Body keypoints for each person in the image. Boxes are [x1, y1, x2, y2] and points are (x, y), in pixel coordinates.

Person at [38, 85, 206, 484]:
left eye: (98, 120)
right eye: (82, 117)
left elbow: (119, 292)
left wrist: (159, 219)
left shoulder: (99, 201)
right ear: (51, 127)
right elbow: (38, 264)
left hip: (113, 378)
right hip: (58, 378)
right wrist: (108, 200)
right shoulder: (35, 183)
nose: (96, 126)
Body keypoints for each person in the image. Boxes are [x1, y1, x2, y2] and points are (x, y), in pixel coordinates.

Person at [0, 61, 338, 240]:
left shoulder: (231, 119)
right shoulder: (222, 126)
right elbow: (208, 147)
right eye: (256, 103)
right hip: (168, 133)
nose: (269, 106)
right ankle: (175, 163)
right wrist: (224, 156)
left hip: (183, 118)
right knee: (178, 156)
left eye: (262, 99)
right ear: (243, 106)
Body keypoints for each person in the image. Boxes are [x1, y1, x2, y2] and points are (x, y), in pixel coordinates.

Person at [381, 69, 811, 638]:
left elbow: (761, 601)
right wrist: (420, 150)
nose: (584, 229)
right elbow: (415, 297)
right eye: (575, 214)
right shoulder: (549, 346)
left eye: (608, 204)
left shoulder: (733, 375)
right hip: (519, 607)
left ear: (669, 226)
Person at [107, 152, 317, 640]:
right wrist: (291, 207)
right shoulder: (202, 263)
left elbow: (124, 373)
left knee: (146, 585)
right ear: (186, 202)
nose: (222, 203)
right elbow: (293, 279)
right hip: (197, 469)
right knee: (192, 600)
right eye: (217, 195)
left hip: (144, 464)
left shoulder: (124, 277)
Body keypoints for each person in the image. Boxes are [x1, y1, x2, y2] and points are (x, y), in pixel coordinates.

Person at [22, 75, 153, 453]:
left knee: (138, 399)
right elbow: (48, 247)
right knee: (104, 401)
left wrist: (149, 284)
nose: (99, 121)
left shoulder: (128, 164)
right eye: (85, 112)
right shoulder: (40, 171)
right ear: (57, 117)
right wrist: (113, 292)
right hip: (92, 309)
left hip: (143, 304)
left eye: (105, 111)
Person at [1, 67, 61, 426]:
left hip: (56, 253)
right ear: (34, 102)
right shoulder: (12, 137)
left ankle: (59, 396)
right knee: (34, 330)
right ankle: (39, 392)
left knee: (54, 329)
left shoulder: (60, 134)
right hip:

....................

▸ Task requirements: Count the lines of the material above that contain "knee"; your reply is that number and no more.

▸ Reply: 7